Lenovo was in a bind. It didn’t have a single smartphone or tablet in the market because, in its pursuit of PC profits, it had sold its phone division for $100 million in 2008. Yang acknowledged that blunder and bought the division back for $200 million. Yang had to outsource at first while building up mobile design and engineering teams and contracting with suppliers that would dedicate capacity to Lenovo and let it control the development process. Relying on assemblers wasn’t an option, says Yang. “They will share the design and innovation with others. You won’t [have] a unique product.”

The Yoga tablet is a case in point. It was hatched in 2011 in the studio of Yao Yingjia, Lenovo’s design guru, whose team crafted the torch for the Beijing Summer Olympics in 2008. Yao’s concept was that holding a tablet should be as natural as reading a magazine, which curves lengthways along its spine when a page is turned. He also wanted a screen with its own kickstand that wouldn’t run out of juice on long journeys. From this concept emerged a versatile tablet with a cylindrical battery case.

Guan Wei, Lenovo’s supply chain executive in Beijing, had to source customised components, including a Lenovo-designed battery that combines a specialised battery cell and circuit driver. “You can’t find the same product in the market,” he boasts.
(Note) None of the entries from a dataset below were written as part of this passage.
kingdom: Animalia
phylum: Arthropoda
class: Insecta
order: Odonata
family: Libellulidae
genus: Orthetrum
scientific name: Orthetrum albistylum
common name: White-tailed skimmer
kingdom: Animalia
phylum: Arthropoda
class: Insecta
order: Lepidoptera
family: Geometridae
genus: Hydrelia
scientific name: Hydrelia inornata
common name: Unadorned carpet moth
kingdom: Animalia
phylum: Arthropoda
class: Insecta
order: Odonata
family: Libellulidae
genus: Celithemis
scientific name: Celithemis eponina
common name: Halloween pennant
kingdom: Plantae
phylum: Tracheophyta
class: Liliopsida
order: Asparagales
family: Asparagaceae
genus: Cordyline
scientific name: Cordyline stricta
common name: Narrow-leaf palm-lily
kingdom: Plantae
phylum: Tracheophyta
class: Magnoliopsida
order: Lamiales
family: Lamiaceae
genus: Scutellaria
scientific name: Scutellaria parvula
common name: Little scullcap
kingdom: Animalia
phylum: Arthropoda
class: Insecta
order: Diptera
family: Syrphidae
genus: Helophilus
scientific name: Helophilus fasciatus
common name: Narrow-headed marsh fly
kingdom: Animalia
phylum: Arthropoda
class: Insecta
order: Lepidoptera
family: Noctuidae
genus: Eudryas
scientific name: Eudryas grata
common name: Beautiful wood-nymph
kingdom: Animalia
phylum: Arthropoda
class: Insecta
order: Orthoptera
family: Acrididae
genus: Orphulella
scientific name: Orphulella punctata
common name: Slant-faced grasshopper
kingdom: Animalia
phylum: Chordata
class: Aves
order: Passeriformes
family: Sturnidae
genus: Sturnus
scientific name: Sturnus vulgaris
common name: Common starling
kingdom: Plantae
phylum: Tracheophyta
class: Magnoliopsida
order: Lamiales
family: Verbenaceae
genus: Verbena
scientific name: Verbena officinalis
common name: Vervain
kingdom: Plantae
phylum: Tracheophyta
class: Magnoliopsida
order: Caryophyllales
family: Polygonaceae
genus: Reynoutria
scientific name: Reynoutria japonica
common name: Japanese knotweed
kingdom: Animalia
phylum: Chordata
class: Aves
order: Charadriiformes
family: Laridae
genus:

The same goes for the ultraslim touch panel, which was designed in-house. To assemble the panel Guan tapped two suppliers and insisted on a six-month lockup period barring them from making similar panels for others. Taiwan’s MediaTek, which dominates in China’s price-sensitive smartphone market, supplied the tablet’s chipset.

The final product was assembled in Lenovo’s plant in Xiamen. Assuming that demand is strong, Guan plans to shift production to the new factory in Wuhan, which has already attracted a cluster of suppliers, including MediaTek.

“We know how to manufacture and keep costs competitive,” says Yang, who has vowed to raise Lenovo’s operating margins by another percentage point before 2015. If the new tablets catch on, Yang could easily hit that goal. If not, that invested capital will feel like deadweight. Just ask Research In Motion or Nokia what it’s like to misread the market.